The whole question of motivation lingered in my mind yesterday after I wrote my post and continued about my day. The issues I wrote about were the same ones I confronted at work - bottom line, why is it that so few are motivated to be self-initiating and will only respond to outside influences?
The question came up last night with Bogha Frois in phone call. Her lament mirrored my own earlier one: why is that some people are simply content to put in the minimum of effort - except when pushed by others? Why aren't more people self-motivated - and self motivated to do well?
Motivation, in case you were wondering, is either "The act, process, or condition of being motivated" or "a motivating force, stimulus, or influence". (Thank you Merriam-Webster.)
Okay, that's a definition I can start with. A motivating force, stimulus, or influence. Interestingly, it doesn't say whether that force is internal or external, just that it is.
So now we've got something to work with: A force/stimulus/influence, internal or external, which motivates.
Motivates? Back to Merriam-Webster: "To provide with a motive; impel". Fine, then - Motive?: "Something that causes someone to act."
So motivation is really nothing more than something that causes someone to act. It's a neutral thing. It can come internally or externally. But motive as a cause has an effect - it causes an action.

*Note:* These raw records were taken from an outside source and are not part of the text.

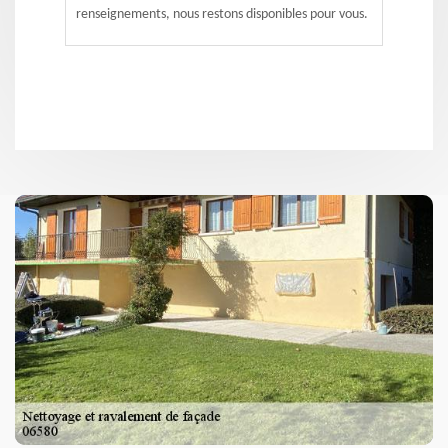
renseignements, nous restons disponibles pour vous.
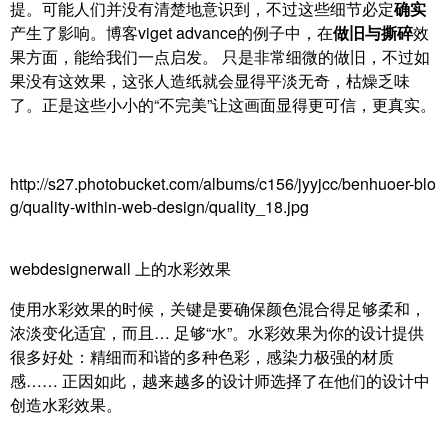
提。可能人们并没有清楚地意识到，不过这些细节必定
确实
产生了影响。博客viget advance的例子中，在
做旧与撕碎
效
果方面，能给我们一点启发。 只是非常细微的做旧，不过如
果没有这效果，这张人造纸就会显得平淡无奇，枯燥乏味
了。正是这些小小的“不完美”让这画面显得更可信，更真实。
http://s27.photobucket.com/albums/c156/jyyjcc/benhuoer-blo
g/quality-within-web-design/quality_18.jpg
webdesignerwall 上的水彩效果
使用水彩效果的时候，关键是要确保颜色混合得足够柔和，
浓淡变化适宜，而且… 足够“水”。水彩效果为你的设计提供
很多好处：精细而和谐的多种色彩，感染力极强的材质
感…… 正因如此，越来越多的设计师选择了在他们的设计中
创造水彩效果。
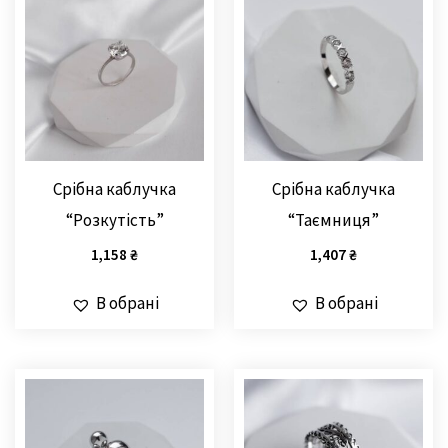
Срібна каблучка
Срібна каблучка
“Розкутість”
“Таємниця”
1,158
₴
1,407
₴
В обрані
В обрані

The question then becomes "Why don't more people seem to have something which causes them to act from the inside, rather than having to be externally caused to act from the outside?" There's the nut that, if someone could crack, could lead to one of the greatest explosions of creativity and industry in the history of the world.
Back to the practical. What causes you to act? What causes me to act? Can it be discovered in others and fanned into flame? Or is it something which we all must discover on our own? Are motivations, like our secret selves, something only we and we alone can truly find - and change?